#### [EXTRACT PROVIDED]

------------------------------------

Alle Publikationen des HI Jena


C. Wu, L. Li, M. Yeung, S. Wu, S. Cousens, S. Tietze, B. Dromey, C. Zhou, S. Ruan, and M. Zepf
Proposal for complete characterization of attosecond pulses from relativistic plasmas
Optics Express 30, 389 (2022)

Abstract: In this study, we propose two full-optical-setup and single-shot measurable approaches for complete characterization of attosecond pulses from surface high harmonic generation (SHHG): SHHG-SPIDER (spectral phase interferometry for direct electric field reconstruction) and SHHG-SEA-SPIDER (spatially encoded arrangement for SPIDER). 1D- and 2D-EPOCH PIC (particle-in-cell) simulations were performed to generate the attosecond pulses from relativistic plasmas under different conditions. Pulse trains dominated by single isolated peak as well as complex pulse train structures are extensively discussed for both methods, which showed excellent accuracy in the complete reconstruction of the attosecond field with respect to the direct Fourier transformed result. Kirchhoff integral theorem has been used for the near-to-far-field transformation. This far-field propagation method allows us to relate these results to potential experimental implementations of the scheme. The impact of comprehensive experimental parameters for both apparatus, such as spectral shear, spatial shear, cross-angle, time delay, and intensity ratio between the two replicas has been investigated thoroughly. These methods are applicable to complete characterization for SHHG attosecond pulses driven by a few to hundreds of terawatts femtosecond laser systems.


S. Tietze
Compact XUV and X-Ray sources from laser-plasma interactions: theoretical and numerical study
Friedrich-Schiller-Universität Jena, Physikalisch-Astronomische Fakultät (2021)

------------------------------------

Items from a dataset:
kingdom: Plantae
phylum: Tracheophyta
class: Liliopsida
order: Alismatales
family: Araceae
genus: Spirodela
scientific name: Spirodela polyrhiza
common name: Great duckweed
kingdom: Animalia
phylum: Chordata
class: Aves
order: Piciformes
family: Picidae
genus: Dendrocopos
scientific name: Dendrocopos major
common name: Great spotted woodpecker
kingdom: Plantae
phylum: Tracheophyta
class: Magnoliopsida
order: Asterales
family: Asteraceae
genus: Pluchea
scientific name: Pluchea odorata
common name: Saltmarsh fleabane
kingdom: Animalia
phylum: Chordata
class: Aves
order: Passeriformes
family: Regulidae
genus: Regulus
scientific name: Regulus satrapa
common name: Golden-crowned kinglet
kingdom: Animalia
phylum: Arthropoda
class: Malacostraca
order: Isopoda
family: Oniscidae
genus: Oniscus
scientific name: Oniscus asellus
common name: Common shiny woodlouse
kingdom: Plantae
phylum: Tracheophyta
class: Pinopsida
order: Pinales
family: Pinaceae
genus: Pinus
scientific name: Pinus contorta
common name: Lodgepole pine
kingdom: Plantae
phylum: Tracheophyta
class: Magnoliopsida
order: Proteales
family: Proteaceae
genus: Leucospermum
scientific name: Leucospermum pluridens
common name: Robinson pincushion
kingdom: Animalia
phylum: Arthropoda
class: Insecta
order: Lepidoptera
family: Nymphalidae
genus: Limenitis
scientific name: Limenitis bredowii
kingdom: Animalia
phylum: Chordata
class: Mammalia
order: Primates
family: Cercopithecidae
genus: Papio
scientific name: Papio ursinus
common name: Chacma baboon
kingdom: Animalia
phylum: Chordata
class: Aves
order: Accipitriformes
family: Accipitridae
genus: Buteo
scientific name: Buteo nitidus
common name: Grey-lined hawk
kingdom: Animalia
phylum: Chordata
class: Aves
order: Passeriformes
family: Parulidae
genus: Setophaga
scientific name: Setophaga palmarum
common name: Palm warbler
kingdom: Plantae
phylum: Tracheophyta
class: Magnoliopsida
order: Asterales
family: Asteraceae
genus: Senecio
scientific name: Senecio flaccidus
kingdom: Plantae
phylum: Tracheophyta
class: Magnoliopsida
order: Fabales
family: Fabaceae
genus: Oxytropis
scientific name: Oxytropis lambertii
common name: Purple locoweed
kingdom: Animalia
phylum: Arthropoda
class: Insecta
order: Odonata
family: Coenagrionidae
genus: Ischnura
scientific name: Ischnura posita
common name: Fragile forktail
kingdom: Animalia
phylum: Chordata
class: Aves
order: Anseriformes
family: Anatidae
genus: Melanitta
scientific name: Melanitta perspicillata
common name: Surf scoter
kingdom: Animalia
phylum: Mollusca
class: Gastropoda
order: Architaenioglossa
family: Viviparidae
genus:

------------------------------------

#### [PROBLEMS TO WORK ON]
1. In the HI Jena publication list, render this sentence in Spanish: "Kirchhoff integral theorem has been used for the near-to-far-field transformation."
2. Carry on the HI Jena publication list from its last line.

#### [ANSWERS TO THIS EXERCISE]
1. Se ha utilizado el teorema integral de Kirchhoff para la transformación de campo cercano a campo lejano.

2.
Abstract: In this thesis the generation of high order harmonics of ultrashort and high intensity laser pulses from solid density plasmas, so called surface high harmonic generation (SHHG), is studied. With SHHG, a compact source of coherent XUV and X-Ray radiation becomes possible. The results are obtained numerically using 1D and 2D Particle-In-Cell (PIC) computer simulations, which are supported by analytical models. This work focusses on two main issues of SHHG to date, pulse isolation and generation efficiency. It is shown that a single attosecond pulse (AP) can be obtained from a few-cycle incident laser pulse by choosing a suitable carrier-envelope phase (CEP), depending on the density and shape of density gradient of the target. An analytical model providing an interpretation of the results obtained from PIC simulations is presented. Spatial isolation of APs can be achieved using the attosecond lighthouse effect, but surface denting is detrimental to the separation of APs. PIC simulations are used to explain an experimental result, where a separation of pulses was not possible due to surface denting. Furthermore it is shown that the angular spectral chirp corresponds to the depth of the surface denting. The efficiency of SHHG can be enhanced greatly by reflecting the beam coming from a first target off a second target. Of major importance for the efficiency is the relative phase between harmonics on the surface of the second target. The relative phase changes even when propagating in free space due to the Gouy phase. To maximize the efficiency gain, a parametric study using PIC simulations has been performed to find the optimal distance between two targets.


S. Tietze, M. Zepf, S. Rykovanov, and M. Yeung
Propagation effects in multipass high harmonic generation from plasma surfaces
New Journal of Physics 22, 093048 (2020)

Abstract: Multipass high harmonic generation from plasma surfaces is a promising technique to enhance the efficiency of the generation process. In this paper it is shown that there is an optimal distance between two targets where the efficiency is maximized, depending on the laser and plasma parameters. This can be explained by the Gouy phase shift, which leads to the relative phase between the colours being changed with propagation in free space. A simple model is used to mimic the propagation of light from one target to another and to observe this effect in 1D particle-in-cell (PIC) simulations. The results are also verified using 2D PIC simulations.